“Wow hey Liz! How are you? It’s been so long and you still look good. I see that you’re not on Facebook a lot so here’s my number. Give me a call or text.“
The ‘you still look good’ and ‘here’s my number’ should have been red flags. But I was just so excited to hear from Quincy, my old seventh grade student from 20 years ago through Facebook message. I remembered him as a quiet, good-natured kid. He struggled sometimes due to his mild hearing loss and learning challenges but he worked hard. He was a friend to all, as I recall.
“Quincy! Omg! It’s so good to hear from you! Such a long time. I remember you were so funny. You had that dry sense of humor. How long has it been? Where did you go to high school?” I thought these were typical questions that a long-ago teacher would ask a long-ago student. But Quincy, age 32 or 33 now, seemed disinterested in this type of chit chat. Instead..
“You look the same, Liz,” followed by a wink emoji. He did share that he has a son, Taz, which again I tried to gush over.
“Taz. Such a strong, beautiful name. Update me. This year has been such a challenge. Were you able to keep working?”
“Yes. It has been a tough year for me. I’ve been through a lot so right now I’m not working. I do live alone. LOL you was the best Liz. I remember you like it was yesterday.”
Then I recounted a story to him about him looking down on my head while I was on the computer. I had a hair appointment after school so yeah, roots were showing… “and then you said, ‘Miss Henry, you old shoes. Look at them gray roots.
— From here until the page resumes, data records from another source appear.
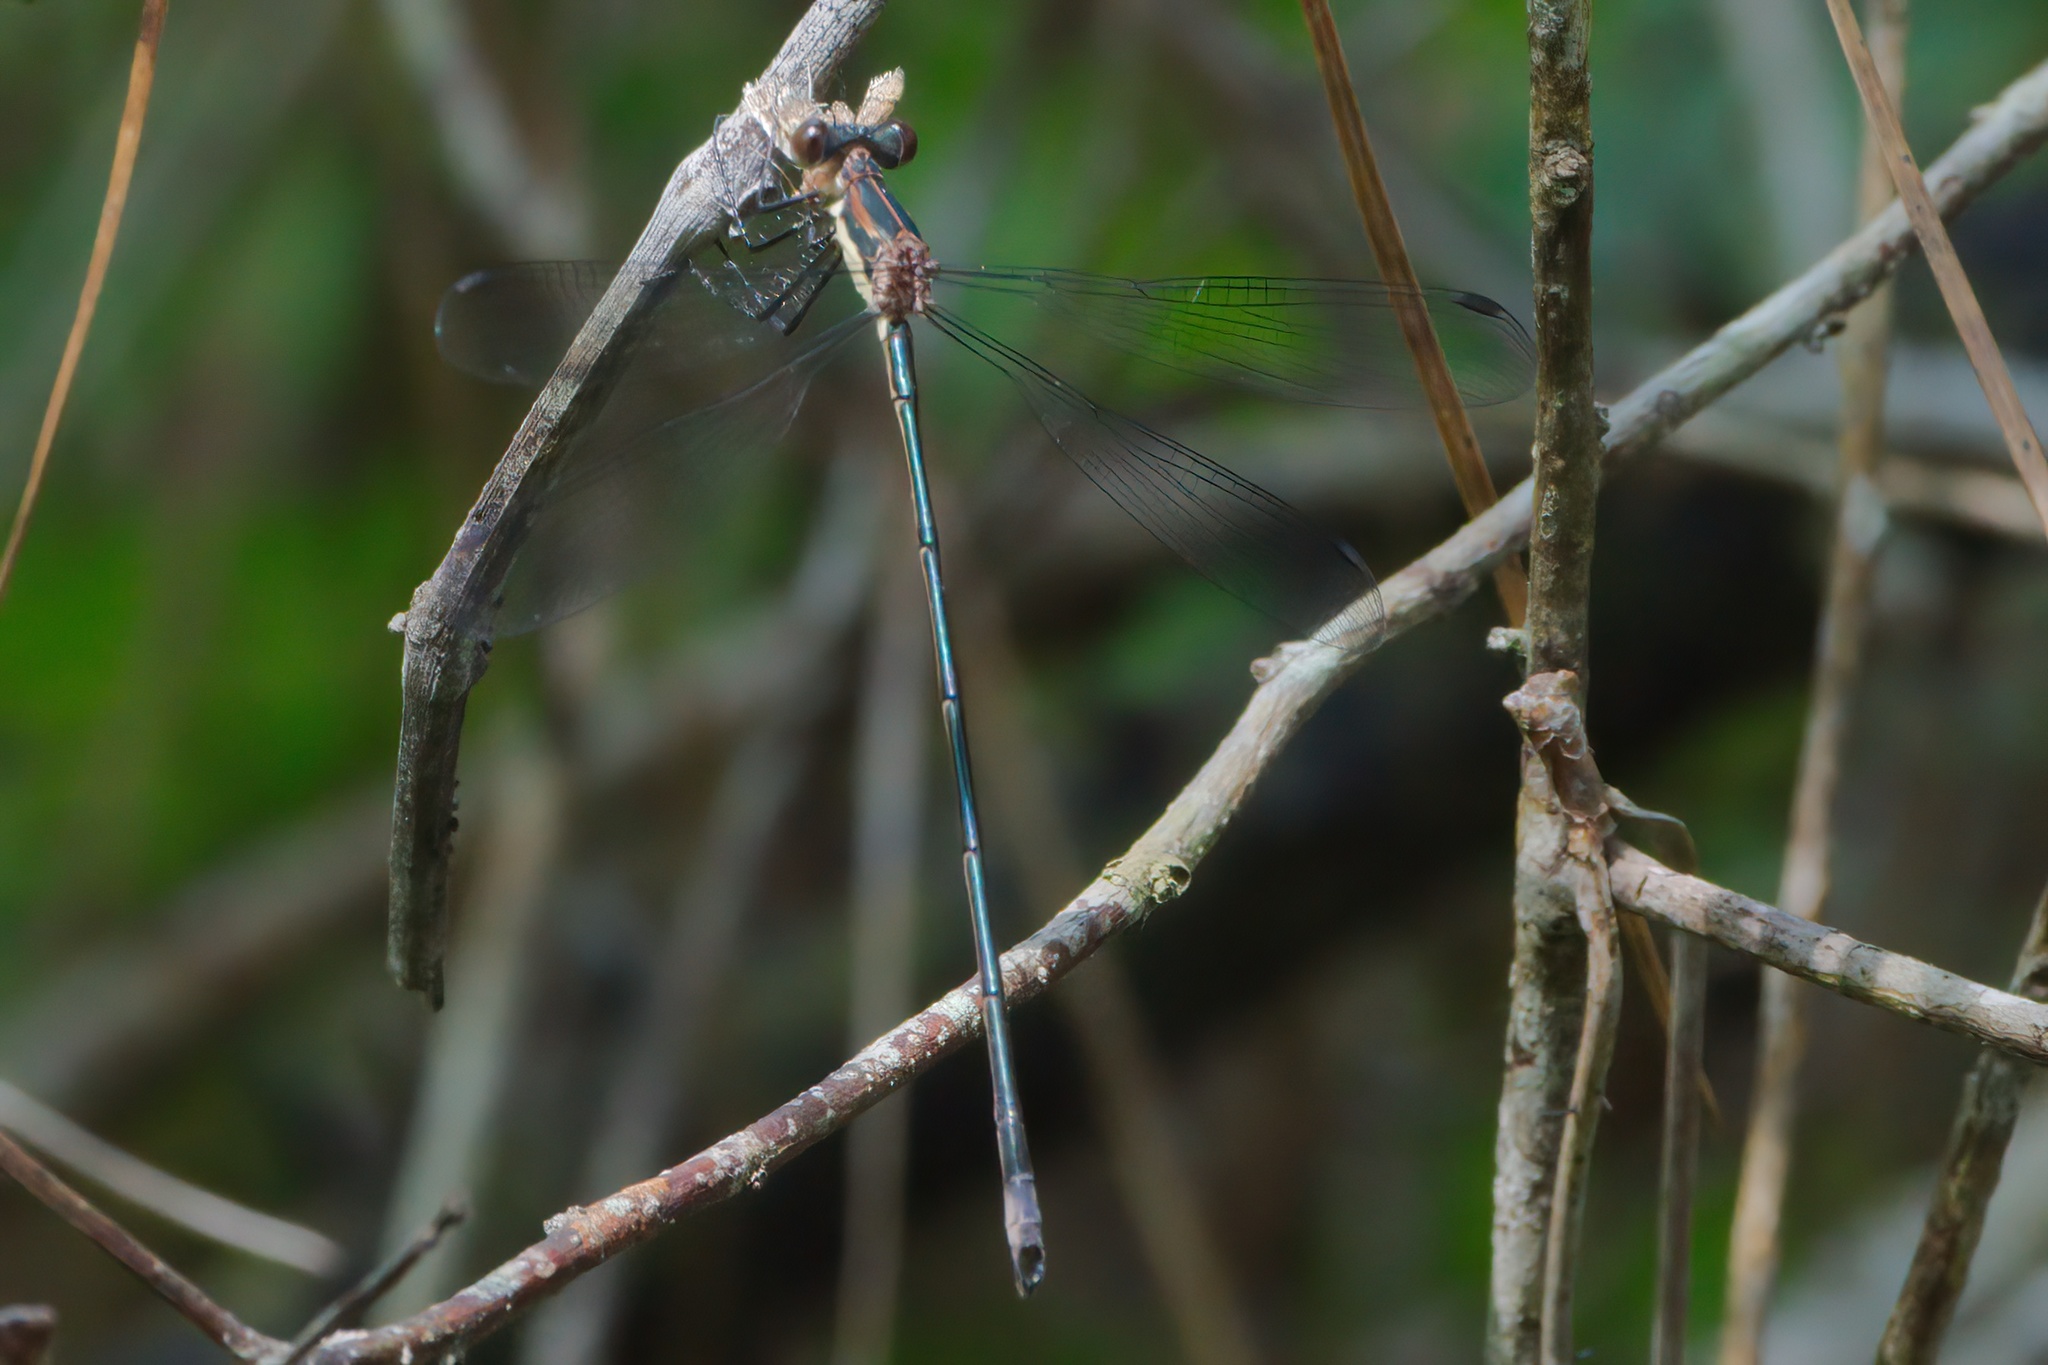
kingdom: Animalia
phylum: Arthropoda
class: Insecta
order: Odonata
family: Lestidae
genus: Lestes
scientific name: Lestes vigilax
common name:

You old shoes.’ I didn’t know whether to laugh or kill you Quincy.”
“LOL. Wow that’s crazy because now I love women with gray roots. LOL ain’t that something?”
And then it started to get weird. I shared that we live in Connecticut now and I was a grandmother of 3.
“My husband and I.”
“Oh wow you are married? I thought he passed away or something. I have to stop being so kind to you then.”
Wtf? went through my mind. What does that mean he has to stop being so kind to me?
“How old are you now?” was his next question.
“I’m in my 60’s, Quincy. Old shoes.”
I was trying to keep this light but I was starting to feel the slightest bit uncomfortable.
“Gotta go babysit Quincy. Good to hear from you. Keep in touch.” And I thought that was the end of it. Until the next morning.
“Good morning. I don’t want to scare you Ms. Henry (now I was Ms. Henry?) but one thing I do remember is looking at your big butt everyday and when you wore a certain type of pants I used to see your panty line omg you had me feeling a certain type of way. SMH”
Okay now this had officially gone off the rails but I tried to salvage some semblance of boundaries. “Inappropriate” was my one word response. I guess it wasn’t sufficient.
“Yeah, I thought it would be but I have one question and I’ll stop. Do you still have a big butt?” And with that I had to block Quincy and in spite of his completely out of bounds comments and questions I felt bad.
Quincy, Why? Why did you think it was okay to say these things to your teacher? You’re 33 now, you know better. Instead you chose to taint my memories of you, my lovely, fond memories of you by violating boundaries you never should have. I’m not angry. I’m sad. I wish you’d stayed the sweet, quiet 13 year-old laughing at your ‘old shoes’ teacher’s gray hair.